Consistent with this new recruitment policy, McGuire this week gave the green light for one of the most clandestine and hare-brained schemes (part ‘Brave New World’, part ‘The Club’) ever devised by football management. Eddie, mindful that it has already been 15 years since the Pies tasted premiership glory and with no end to the pain in sight, and also mindful of the Federal Government’s plans to reduce the number of Medicare-funded IVF treatments, has launched a pre-emptive strike against those who stand in the way of his quest for premiership success. He has secretively ordered Nathan Buckley to donate his sperm in the name of science, and will serially impregnate 42 willing surrogates (no doubt some of Broadmeadow’s and Abbotsford’s finest upstanding young Catholics) with Buckley-fertilised embryos. IVF consultants have reportedly already warned Eddie of the inherent obstetric dangers inherent in volunteering to mother/father one of Buckley’s children, but he has retorted in an internal club memo that he would remain on standby should the necessity arise. This will produce a ready made, complete list of Nathan Buckley drones, ready to wrest the 2022 premiership cup from the rest of the league, precisely 32 years after last doing so. Each Nathan Buckley progeny would be genetically engineered and tailored so as to have every position on the ground covered. (i.e. Carey Buckley – with extra sexual randiness gene, Lockett Buckley – to contain an extra fat gene, Liberatore Buckley – bizarre cross-species gene transfer technique with a feral Tasmanian Devil on PCP, et al.)  This would be completely consistent with the current family bias agreement instituted by the Lexus football department, and would undoubtedly give Collingwood its best chance of winning a premiership in the foreseeable future.

 

TigerWatch, Week 6: They’ve Turned. As predicted, the yellow and black have turned early in the season, but not in the expected direction. As predicted, the team’s form against a top side has whipped its fickle supporters into a frenzy of emotion. If nothing else, it has proven that Tiger fans have a unique ability to over-react, whatever the result.

 

A drive down Punt Rd at 7:00 on Sunday evening saw an amazingly large number of Tiger fans still continuing their post match celebrations, with some can-in-hand kick to kick on the Tigerland turf, usually the sort of thing reserved for Grand Final celebrations. If they can knock off the Old Enemy at the G this Saturday, expect a tickertape parade down Bridge Road the following Monday.

 

Port Power, meanwhile, must now face its own turning fans. Perhaps what would do it the most good would be for its coach to turn – Chocko was always able to bring out the best in his side when he was verging on the criminally deranged. He needs to shake of his post-premiership complacency and once again show us his dark side to get his team to snap out of its rut. Perhaps a few days spent up north roughing it with some of Salisbury’s finest will do the trick (a bit like spending time in the setting of ‘Once Were Warriors’ – “Cook the coach some eggs!"..whack!)

 

 

Hero of the Week (x2): 

1. Hayden Skipworth - the latest unexpected Crow matchwinner to be plucked from obscurity (in the finest tradition of Adam Saliba and Shane Ellen) and likely to quickly return to it as well.

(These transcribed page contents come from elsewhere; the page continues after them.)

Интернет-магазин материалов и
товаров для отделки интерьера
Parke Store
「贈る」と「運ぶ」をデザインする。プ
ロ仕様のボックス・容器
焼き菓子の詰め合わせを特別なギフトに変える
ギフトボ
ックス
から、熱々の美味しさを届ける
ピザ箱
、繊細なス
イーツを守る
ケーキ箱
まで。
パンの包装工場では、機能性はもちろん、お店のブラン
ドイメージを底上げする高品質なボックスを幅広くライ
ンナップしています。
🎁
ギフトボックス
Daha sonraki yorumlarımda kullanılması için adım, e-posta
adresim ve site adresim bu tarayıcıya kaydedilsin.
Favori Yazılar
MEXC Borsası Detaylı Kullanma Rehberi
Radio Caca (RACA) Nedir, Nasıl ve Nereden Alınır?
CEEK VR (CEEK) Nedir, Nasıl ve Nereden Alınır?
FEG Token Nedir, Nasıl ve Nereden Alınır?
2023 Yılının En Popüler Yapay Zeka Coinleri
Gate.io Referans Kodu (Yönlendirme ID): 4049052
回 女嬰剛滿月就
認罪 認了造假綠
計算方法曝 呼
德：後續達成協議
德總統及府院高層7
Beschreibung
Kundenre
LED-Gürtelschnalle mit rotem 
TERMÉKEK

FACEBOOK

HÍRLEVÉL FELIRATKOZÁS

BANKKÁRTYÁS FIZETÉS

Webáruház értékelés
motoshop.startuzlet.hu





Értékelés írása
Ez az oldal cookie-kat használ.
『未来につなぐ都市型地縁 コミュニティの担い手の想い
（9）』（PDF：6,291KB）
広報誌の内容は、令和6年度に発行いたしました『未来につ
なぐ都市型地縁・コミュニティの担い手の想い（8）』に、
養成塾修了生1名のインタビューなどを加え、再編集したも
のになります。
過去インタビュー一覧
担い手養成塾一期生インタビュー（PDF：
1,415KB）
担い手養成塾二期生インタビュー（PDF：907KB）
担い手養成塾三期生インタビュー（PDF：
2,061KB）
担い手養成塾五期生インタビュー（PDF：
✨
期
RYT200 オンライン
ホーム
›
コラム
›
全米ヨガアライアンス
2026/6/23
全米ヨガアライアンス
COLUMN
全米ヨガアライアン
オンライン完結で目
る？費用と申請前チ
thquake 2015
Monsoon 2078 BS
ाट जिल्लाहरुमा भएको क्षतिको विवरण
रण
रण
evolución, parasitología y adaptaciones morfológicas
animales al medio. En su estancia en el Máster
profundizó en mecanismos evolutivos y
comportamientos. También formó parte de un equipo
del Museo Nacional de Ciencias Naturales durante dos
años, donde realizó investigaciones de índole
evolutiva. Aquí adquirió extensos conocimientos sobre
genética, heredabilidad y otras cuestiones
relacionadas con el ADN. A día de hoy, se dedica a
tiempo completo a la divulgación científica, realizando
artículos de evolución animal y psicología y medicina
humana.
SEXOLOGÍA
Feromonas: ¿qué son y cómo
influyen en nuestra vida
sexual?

2. Jonathan Brown – is this a man on the brink of world domination, a la Carey circa 1993, Lockett circa 1987?

 

Cult Figure of the Week: Impossible to overlook Richo in a classic 200th game, who along with Wallace bum chum Dr Pink, have become football’s equivalent to ‘Terrence and Phillip’, searching for tweasure and, this time, finally finding it.

 

Clanger of the Week: The Premier of Victoria (and supposed Geelong supporter) opened the new Unskilled Grandstand. In so doing he paid tribute to the club administration, “in particular President Frank Costa and CEO Greg Cook.” Actually, his name is Brian Cook. As clangers go, this is up there with Alan Bond, who as president of Richmond famously introduced the team captain “Dale Whiteman” at the club B&F, after declaring how much he loved “the black and red”. Rumour has it that the Premier was later quoted getting stuck into “Prime Minister Bob Howard and Treasurer Paul Costello” for not resolving the leadership issue.